Why Investing is Part of Personal Finance
For many of us our personal finance stops at anything more difficult then balancing a check book or figuring out what bills we HAVE to pay. Investing is something done by professionals. I may use my personal finance skills to determine how much money I have for retirement, but that money gets thrown over the fence to a money manager where I don’t look at it until I need 401k loans.
If this sounds like you (and it sounded like me for years) you need to know what you are losing. By not knowing how to invest you’re losing the fundamental understanding of how compounding money works. When you learn stock market skills you learn how to determine value in things your purchase. If you combine these two skills you will make better personal finance decisions because you truly understand what you are losing by not investing the money.

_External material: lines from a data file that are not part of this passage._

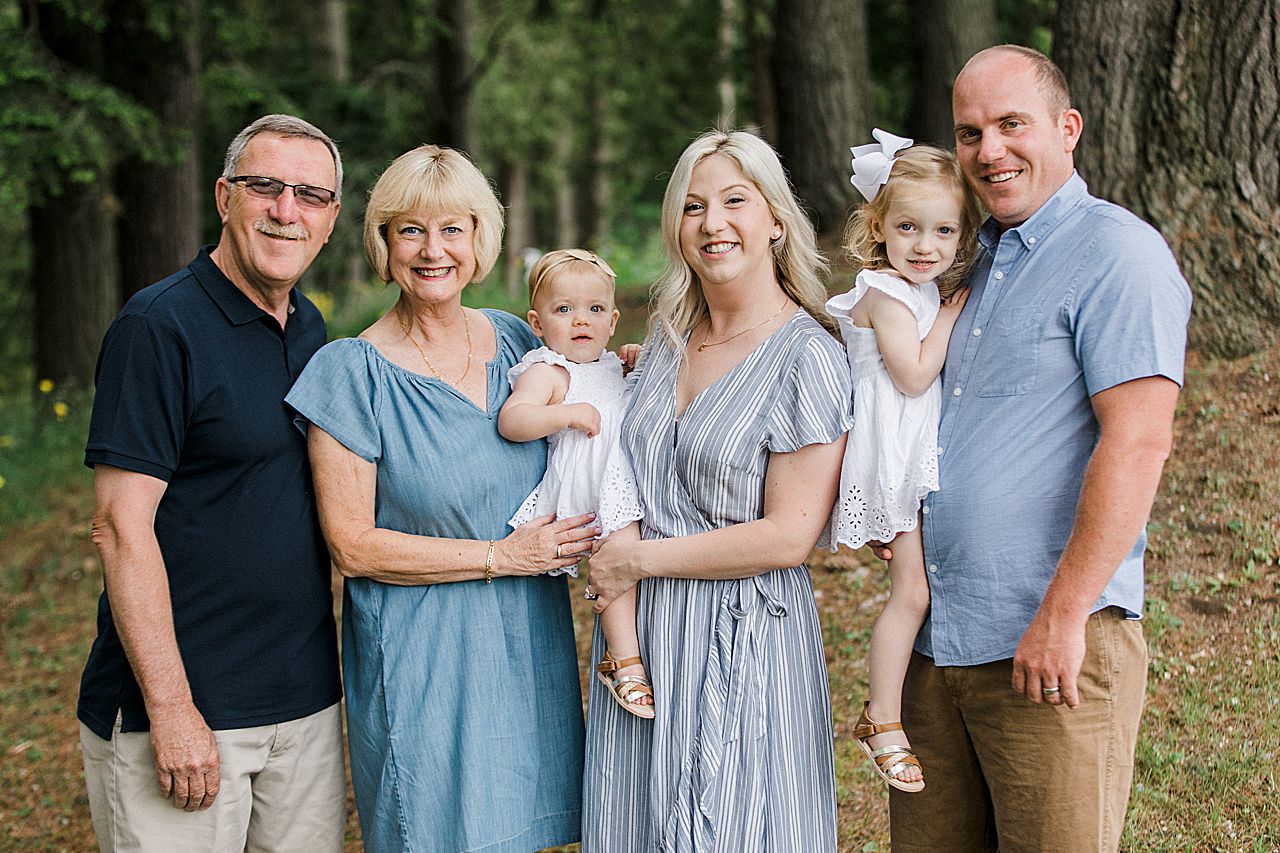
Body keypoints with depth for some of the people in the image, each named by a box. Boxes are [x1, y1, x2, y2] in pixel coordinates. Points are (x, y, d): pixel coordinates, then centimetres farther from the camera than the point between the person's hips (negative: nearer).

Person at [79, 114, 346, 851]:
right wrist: (169, 709, -18)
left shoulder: (312, 329, 10)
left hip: (308, 701, 7)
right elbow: (124, 528, -16)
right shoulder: (161, 325, -12)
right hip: (184, 709, -7)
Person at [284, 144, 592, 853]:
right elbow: (352, 546, -13)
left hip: (528, 642, 5)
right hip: (421, 659, -5)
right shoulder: (354, 371, -11)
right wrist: (501, 556, -15)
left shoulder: (515, 340, 5)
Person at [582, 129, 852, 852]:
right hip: (644, 636, 7)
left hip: (741, 646, -6)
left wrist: (639, 559, -12)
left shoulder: (809, 358, -13)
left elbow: (788, 537, -17)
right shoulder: (667, 341, 8)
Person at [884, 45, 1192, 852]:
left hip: (1051, 643, -8)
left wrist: (1064, 614, -21)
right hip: (935, 637, 8)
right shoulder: (974, 261, 18)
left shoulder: (1117, 252, -8)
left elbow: (1137, 442, -17)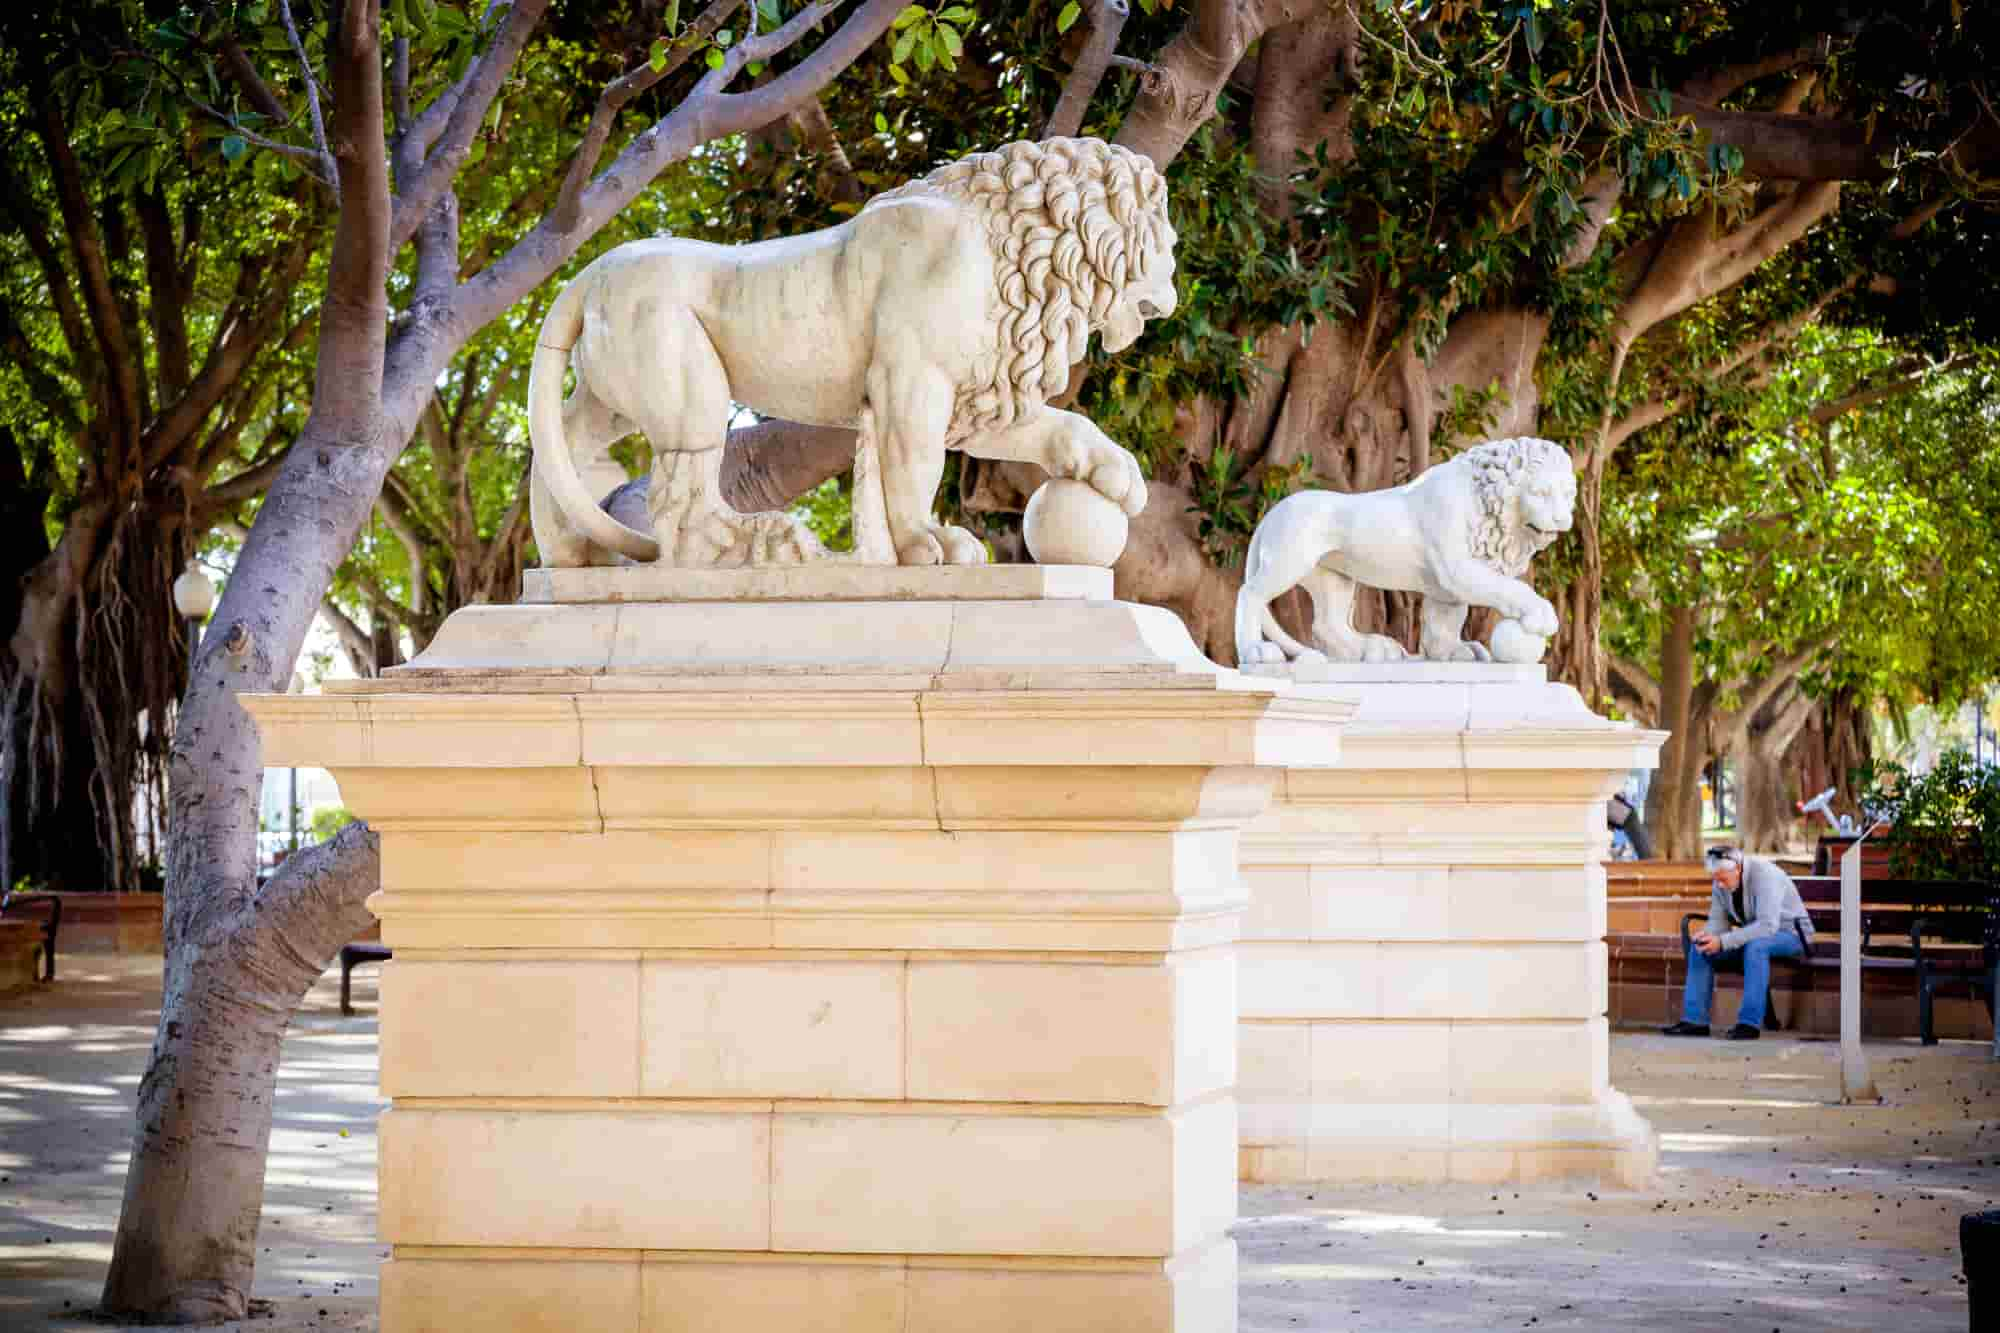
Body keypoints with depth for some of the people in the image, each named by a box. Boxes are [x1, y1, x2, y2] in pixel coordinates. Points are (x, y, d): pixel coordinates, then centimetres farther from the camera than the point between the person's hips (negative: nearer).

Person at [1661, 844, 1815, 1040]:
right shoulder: (1720, 881, -6)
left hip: (1789, 934, -7)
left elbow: (1768, 925, -36)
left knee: (1756, 946, -38)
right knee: (1698, 948, -8)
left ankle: (1749, 1024, -34)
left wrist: (1723, 941, -40)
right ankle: (1695, 1020, -10)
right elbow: (1718, 921, 0)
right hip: (1754, 935, 7)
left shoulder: (1763, 875, -29)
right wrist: (1707, 936, -25)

For example, it’s easy to think that eating out is worth the extra $5 a day you spend because of all the hassle of cooking in cleaning. You don’t even mind when you hear that $5 a day adds up to $1,825 per year. Your money understanding is stuck in today dollars not invested dollars.
If you invested for yourself you’d know it’s not unreasonable to earn 10% per year from your money and that money you earn will earn you more money the next, otherwise known as compounding interest. In our example at 10% invested for 20 years you’d now have an account worth $104,000 when you only saved $36,500. How does that burger taste now?
Most would say personal finance is about planning your financial life. Having money earning money is what frees you up from working forever. When your investments earn more than you do you are free. How can you plan how much you need to save for this to happen until you understand investments, stock markets, real estate, bonds well enough to feel confident that you plan will get you where you want to go?
Without confidence you won’t follow the plan, spend on the short term pleasures, and end up wondering where all that money went.